◆ Written task 1
In the rows, starting at the line that contains "Thambaru's Blog" and ending at the line that contains "Short Stories", change "Psychology" to "Philosophy" and write those lines out again with nothing else altered.

◆ Excerpt
# Lagrange Multipliers

• March 25th 2010, 11:33 AM
davesface
Lagrange Multipliers
The plane $x+y+z=4$ intersects the paraboloid $z=x^2+y^2$ in an ellipse. Find the points on the ellipse nearest to and farthest from the origin.

So is the goal here to just minimize and then maximize the distance formula $f(x,y,z)=\sqrt{x^2+y^2+z^2}$ with the constraints of $g_1:x+y+z=4$ and $g_2:z=x^2+y^2$?
• March 25th 2010, 12:11 PM
Soroban
Hello, davesface!

Quote:

The plane $x+y+z\:=\:4$ intersects the paraboloid $z\:=\:x^2+y^2$ in an ellipse.
Find the points on the ellipse nearest to and farthest from the origin.

So is the goal to minimize and maximize the distance formula $f(x,y,z)\:=\:\sqrt{x^2+y^2+z^2}$
with the constraints of $g_1:x+y+z\:=\:4$ and $g_2:z\:=\:x^2+y^2$ ? . . . . Yes!

We have: . $F(x,y,z,\lambda,\mu) \;=\;\left(x^2+y^2+z^2\right)^{\frac{1}{2}} + \lambda(x+y+z-4) + \mu\left(z-x^2-y^2\right)$

Find the five partial derivatives, equate to zero, and solve the system.

. . $\begin{array}{ccccc}\dfrac{\partial F}{\partial x} &=& \dfrac{x}{\sqrt{x^2+y^2+z^2}} + \lambda - 2\mu x &=& 0 \\ \\

\dfrac{\partial F}{\partial y} &=& \dfrac{y}{\sqrt{x^2+y^2+z^2}} + \lambda - 2\mu y &=&0 \\ \\

\dfrac{\partial F}{\partial z} &=& \dfrac{z}{\sqrt{x^21+y^2+z^2}} + \lambda + \mu &=&0 \end{array}$

. . . . $\begin{array}{ccccc}\dfrac{\partial F}{\partial \lambda} &=& x + y + z - 4 &=& 0 \\ \\

\dfrac{\partial F}{\partial \mu} &=& z - x^2 - y^2 &=& 0 \end{array}$

I'll wait in the car . . .

◆ Written task 2
Using the Lagrange multipliers thread, mark each statement yes or no and quote the words that decide it: (a) The plane and the paraboloid intersect in an ellipse. (b) Soroban says to find four partial derivatives. (c) Soroban agrees that the goal is to minimize and maximize the distance formula under the two constraints.

◆ Task input
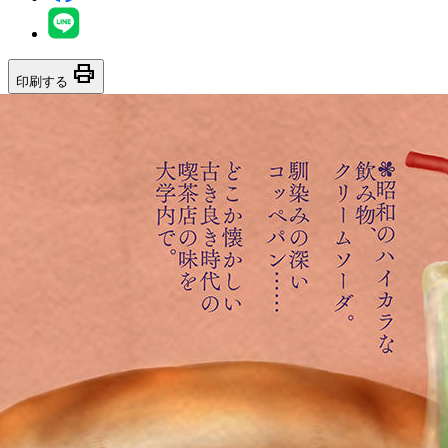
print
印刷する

---

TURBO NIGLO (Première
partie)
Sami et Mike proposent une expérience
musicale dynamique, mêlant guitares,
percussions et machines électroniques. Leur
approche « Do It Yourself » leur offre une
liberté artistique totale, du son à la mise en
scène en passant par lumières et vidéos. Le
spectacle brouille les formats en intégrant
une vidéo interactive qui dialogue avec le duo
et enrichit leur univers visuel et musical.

...

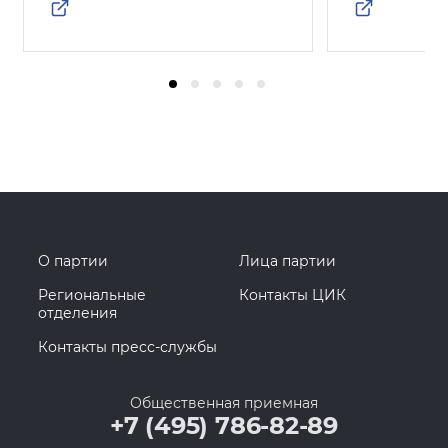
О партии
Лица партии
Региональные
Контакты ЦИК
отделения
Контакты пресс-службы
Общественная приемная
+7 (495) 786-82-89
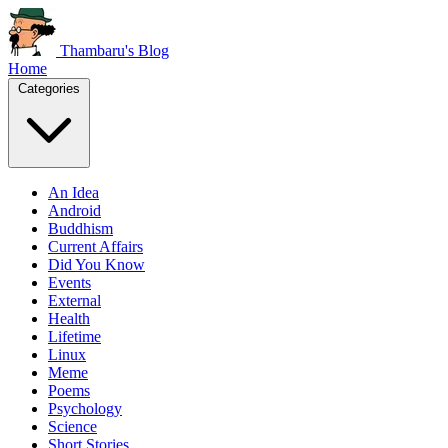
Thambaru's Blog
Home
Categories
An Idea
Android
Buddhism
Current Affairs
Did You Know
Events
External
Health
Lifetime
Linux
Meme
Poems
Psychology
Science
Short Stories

◆ Exercise result 1
Thambaru's Blog
Home
Categories
An Idea
Android
Buddhism
Current Affairs
Did You Know
Events
External
Health
Lifetime
Linux
Meme
Poems
Philosophy
Science
Short Stories

◆ Exercise result 2
(a) Yes: "The plane $x+y+z=4$ intersects the paraboloid $z=x^2+y^2$ in an ellipse."
(b) No: "Find the five partial derivatives, equate to zero, and solve the system."
(c) Yes: "with the constraints of $g_1:x+y+z\:=\:4$ and $g_2:z\:=\:x^2+y^2$ ? . . . . Yes!"